"""
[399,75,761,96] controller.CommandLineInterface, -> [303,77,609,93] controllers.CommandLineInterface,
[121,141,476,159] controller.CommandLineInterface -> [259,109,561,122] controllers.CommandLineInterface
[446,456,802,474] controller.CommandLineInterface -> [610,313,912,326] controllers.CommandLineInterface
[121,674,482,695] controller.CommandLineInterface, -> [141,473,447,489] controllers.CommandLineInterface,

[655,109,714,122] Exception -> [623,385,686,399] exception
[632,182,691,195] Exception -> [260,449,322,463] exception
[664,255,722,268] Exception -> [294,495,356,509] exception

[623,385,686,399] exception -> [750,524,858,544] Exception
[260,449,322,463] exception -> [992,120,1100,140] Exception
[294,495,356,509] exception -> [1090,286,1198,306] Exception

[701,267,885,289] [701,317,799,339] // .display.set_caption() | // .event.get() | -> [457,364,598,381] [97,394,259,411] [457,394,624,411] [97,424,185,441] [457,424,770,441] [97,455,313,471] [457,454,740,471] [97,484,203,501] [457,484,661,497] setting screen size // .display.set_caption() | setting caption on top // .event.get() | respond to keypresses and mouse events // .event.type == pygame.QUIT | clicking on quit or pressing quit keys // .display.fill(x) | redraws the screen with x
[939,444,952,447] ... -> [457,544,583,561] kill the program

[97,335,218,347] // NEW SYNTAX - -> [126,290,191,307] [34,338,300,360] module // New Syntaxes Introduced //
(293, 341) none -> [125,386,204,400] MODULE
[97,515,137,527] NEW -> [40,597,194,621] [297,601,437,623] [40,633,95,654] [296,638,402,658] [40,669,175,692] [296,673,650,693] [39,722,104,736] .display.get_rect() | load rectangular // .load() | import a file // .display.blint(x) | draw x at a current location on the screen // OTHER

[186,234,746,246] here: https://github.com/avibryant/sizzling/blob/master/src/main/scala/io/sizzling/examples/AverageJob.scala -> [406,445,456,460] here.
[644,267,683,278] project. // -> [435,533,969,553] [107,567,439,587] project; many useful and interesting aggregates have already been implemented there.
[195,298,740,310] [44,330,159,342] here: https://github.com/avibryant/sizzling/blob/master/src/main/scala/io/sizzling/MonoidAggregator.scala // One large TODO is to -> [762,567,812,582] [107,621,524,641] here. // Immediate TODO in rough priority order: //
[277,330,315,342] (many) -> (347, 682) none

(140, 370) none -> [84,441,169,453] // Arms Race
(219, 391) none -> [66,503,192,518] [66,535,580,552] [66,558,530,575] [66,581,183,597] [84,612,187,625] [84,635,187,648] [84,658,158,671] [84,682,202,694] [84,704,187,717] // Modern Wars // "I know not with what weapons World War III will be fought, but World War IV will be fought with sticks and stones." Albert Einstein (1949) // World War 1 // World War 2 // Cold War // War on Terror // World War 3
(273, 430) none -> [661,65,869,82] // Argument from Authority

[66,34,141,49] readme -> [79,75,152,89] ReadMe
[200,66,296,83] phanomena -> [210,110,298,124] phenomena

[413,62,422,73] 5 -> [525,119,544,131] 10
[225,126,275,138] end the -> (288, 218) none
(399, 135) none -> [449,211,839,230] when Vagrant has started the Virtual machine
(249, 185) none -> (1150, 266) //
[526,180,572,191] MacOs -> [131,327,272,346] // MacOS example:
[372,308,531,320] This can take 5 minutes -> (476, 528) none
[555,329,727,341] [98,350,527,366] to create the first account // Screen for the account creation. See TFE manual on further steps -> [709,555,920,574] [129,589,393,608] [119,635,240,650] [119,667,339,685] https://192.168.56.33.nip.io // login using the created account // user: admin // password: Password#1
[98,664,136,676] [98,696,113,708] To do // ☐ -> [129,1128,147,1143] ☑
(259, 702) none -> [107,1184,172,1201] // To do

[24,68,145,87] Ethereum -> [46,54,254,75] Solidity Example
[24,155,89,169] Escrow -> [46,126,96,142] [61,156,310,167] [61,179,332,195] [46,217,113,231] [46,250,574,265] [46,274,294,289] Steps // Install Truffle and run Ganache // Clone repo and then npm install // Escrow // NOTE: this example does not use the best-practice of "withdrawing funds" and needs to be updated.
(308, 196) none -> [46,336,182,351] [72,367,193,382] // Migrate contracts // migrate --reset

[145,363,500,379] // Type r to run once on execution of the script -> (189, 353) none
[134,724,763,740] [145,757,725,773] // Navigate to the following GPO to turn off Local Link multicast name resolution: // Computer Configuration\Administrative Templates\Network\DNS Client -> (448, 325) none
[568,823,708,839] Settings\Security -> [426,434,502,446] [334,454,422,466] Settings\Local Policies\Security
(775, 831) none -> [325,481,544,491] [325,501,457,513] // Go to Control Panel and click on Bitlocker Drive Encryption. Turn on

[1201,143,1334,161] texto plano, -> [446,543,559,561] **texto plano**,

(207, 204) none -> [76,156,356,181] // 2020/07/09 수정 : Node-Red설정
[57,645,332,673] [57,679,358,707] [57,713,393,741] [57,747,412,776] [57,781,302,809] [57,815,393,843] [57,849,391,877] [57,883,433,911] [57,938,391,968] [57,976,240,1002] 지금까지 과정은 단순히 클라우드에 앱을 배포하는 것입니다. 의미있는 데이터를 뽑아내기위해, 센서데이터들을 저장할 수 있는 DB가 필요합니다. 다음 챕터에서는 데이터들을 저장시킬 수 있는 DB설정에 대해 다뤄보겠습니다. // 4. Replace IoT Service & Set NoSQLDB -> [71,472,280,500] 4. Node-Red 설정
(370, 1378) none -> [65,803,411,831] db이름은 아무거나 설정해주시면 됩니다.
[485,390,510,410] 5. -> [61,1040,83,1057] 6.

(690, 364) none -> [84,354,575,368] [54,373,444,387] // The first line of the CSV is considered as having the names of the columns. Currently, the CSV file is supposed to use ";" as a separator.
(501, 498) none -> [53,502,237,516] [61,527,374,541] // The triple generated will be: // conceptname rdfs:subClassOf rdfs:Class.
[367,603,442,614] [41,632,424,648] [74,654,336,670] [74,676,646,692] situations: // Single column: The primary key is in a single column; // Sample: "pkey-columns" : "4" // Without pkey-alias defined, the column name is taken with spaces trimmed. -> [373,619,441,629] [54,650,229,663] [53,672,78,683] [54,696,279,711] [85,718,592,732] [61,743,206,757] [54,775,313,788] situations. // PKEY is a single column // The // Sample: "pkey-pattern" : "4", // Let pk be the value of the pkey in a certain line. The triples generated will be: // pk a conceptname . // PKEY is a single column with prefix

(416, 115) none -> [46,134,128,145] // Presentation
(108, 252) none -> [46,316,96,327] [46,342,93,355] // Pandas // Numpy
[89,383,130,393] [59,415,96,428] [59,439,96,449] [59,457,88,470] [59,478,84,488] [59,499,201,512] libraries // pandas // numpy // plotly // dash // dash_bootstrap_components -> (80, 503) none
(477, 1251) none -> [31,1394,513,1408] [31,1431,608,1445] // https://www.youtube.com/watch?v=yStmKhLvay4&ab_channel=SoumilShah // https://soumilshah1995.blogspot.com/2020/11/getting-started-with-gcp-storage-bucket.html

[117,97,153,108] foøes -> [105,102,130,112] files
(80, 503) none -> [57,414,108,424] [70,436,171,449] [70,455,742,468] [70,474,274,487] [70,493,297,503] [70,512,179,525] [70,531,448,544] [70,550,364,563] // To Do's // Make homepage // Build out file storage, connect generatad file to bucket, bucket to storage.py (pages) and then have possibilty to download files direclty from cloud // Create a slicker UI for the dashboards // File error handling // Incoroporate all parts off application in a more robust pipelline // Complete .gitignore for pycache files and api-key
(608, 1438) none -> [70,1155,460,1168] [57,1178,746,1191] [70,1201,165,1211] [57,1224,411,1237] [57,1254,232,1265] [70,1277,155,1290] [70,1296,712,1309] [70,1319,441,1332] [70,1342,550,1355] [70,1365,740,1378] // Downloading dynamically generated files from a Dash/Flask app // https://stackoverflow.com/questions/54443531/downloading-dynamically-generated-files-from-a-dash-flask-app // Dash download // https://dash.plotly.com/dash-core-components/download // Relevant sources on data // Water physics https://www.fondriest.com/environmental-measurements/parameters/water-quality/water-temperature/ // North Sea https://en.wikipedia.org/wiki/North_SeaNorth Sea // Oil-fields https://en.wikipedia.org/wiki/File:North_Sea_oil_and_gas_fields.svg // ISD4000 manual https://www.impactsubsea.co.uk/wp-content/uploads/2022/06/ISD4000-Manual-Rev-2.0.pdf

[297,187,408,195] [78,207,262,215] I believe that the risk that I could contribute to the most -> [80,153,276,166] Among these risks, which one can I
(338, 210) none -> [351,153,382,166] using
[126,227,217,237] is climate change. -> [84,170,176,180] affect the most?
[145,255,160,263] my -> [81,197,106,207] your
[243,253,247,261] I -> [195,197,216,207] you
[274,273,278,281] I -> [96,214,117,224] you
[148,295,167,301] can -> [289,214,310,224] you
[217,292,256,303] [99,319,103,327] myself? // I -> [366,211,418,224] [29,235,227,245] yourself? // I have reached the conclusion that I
"""
> [EXERCISE GOAL]: How many of the lines above hold "exception"? Answer with only the number.

> [ANSWER TO THIS EXERCISE]: 6